Questo il principio stabilito dal Consiglio di Stato 19 luglio 2021, n. 5441, in seguito alla impugnazione della delibera del Consiglio Provinciale dell’Ordine di Treviso dei Consulenti del Lavoro del 30 maggio, in quanto era stata respinta la richiesta del praticante di essere iscritto nel relativo elenco, poiché svolgente pratica presso l’appellante dottore commercialista. In particolare, secondo il ricorrente, se la legge permette al commercialista di esercitare l’attività di consulente del lavoro, deve essergli consentito anche di far svolgere presso di sé l’attività di praticantato per l’accesso alla professione, avendone le necessarie competenze.
Tuttavia, il Consiglio di Stato precisa che:
– l’appello si fonda su una lettura inattuale e superata della disciplina legislativa, in quanto non tiene conto delle novità normative in materia di professioni regolamentate, introdotte dal D.L. n. 138 del 13 agosto 2011 (convertito in Legge n. 148 del 14 settembre 2011) e dal suo regolamento attuativo, emanato con D.P.R. n. 137, il 7 agosto 2012, recante la riforma degli ordinamenti professionali;
– in particolare, l’art. 3, co. 5, lett. c), D.L. n. 138/2011 stabilisce che: “La disciplina del tirocinio per l’accesso alla professione deve conformarsi a criteri che garantiscano l’effettivo svolgimento dell’attività formativa e il suo adeguamento costante all’esigenza di assicurare il miglior esercizio della professione”; l’art. 6, co. 3, D.P.R. n. 137/2012, prevede poi che – nell’ambito del tirocinio per l’accesso professionale – “il professionista affidatario … è tenuto ad assicurare che il tirocinio si svolga in modo funzionale alla sua finalità”; ed il successivo co. 8, dispone che “i praticanti osservano gli stessi doveri e norme deontologiche dei professionisti e sono soggetti al medesimo potere disciplinare”.

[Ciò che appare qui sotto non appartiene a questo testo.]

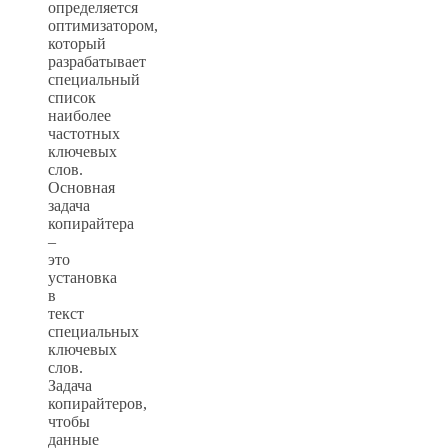
определяется
оптимизатором,
который
разрабатывает
специальный
список
наиболее
частотных
ключевых
слов.
Основная
задача
копирайтера
–
это
установка
в
текст
специальных
ключевых
слов.
Задача
копирайтеров,
чтобы
данные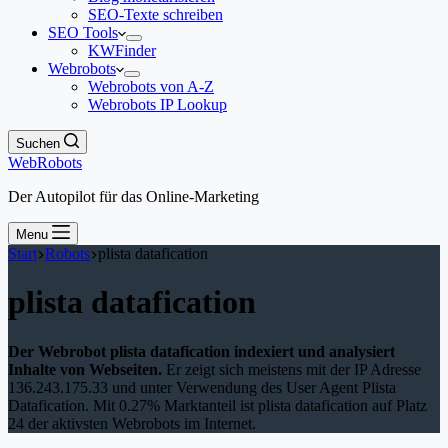
SEO-Texte schreiben
SEO Tools
KWFinder
Webrobots
Webrobots von A-Z
Webrobots IP Lookup
Suchen
WebRobots
Der Autopilot für das Online-Marketing
Menu
Start
Robots
plista datafication
plista datafication
Der Webrobot plista datafication indexiert und analysiert
Inhalte von Webseiten.
Er zeigt sich meistens mit der IP Adresse
136.243.175.33 und unter Verwendung des User Agent Plista
Datafication. Mit 0.27% Marktanteil ist plista datafication auf Platz
24 der aktivsten Webrobots im Internet.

Per il Consiglio di Stato, la disciplina richiamata ha dunque previsto “un sistema di norme diretto a garantire il proficuo svolgimento del periodo di tirocinio professionale, responsabilizzando, anche sul piano disciplinare, sia il professionista affidatario che il praticante, ed affidando specifici poteri di vigilanza e disciplinari agli organismi territoriali degli ordini professionali. Dal combinato disposto delle norme sopra richiamate si evince, quindi, che “l’effettivo svolgimento dell’attività formativa” del tirocinio professionale, nelle modalità concrete declinate nel regolamento professionale relativo alla professione che il tirocinante intende svolgere, costituisce dovere deontologico sia del tirocinante, sia del professionista affidatario, entrambi soggetti al medesimo potere disciplinare degli organi territoriali e nazionali competenti”.
Si tratta di un sistema che presuppone l’appartenenza del professionista “dante pratica” al medesimo ordine professionale al quale l’aspirante consulente del lavoro intende iscriversi (dopo il superamento dell’esame).
Con particolare riferimento all’art. 6, co.3, D.P.R. n. 137/2012, si rileva che la disposizione dispone che il professionista non possa assumere più di tre praticanti contemporaneamente, “salva la motivata autorizzazione rilasciata dal competente consiglio territoriale sulla base di criteri concernenti l’attività professionale del richiedente e l’organizzazione della stessa, stabilito con regolamento del consiglio nazionale dell’ordine o del collegio, previo parere vincolante del ministro vigilante”.
In tale disposizione non si specifica quale sia l’ordine professionale. Tuttavia, laddove si esaminino il co. 2 ed il co. 3 dello stesso art. 6, secondo cui “presso il consiglio dell’ordine o del collegio territoriale è tenuto il registro dei praticanti” (co. 2) e “il professionista affidatario deve avere almeno cinque anni di anzianità di iscrizione all’albo” (co.3) risulta evidente, secondo i giudici, che la mancata precisazione dello specifico “ordine professionale” e dello specifico “albo” è dovuta alla circostanza che “è assolutamente chiaro, tanto da essere implicitamente ricavabile dal sistema di norme, che il consiglio competente a tenere il registro dei praticanti e l’albo di iscrizione del professionista affidatario non possano che essere gli stessi della professione relativa alla quale viene svolto il tirocinio”.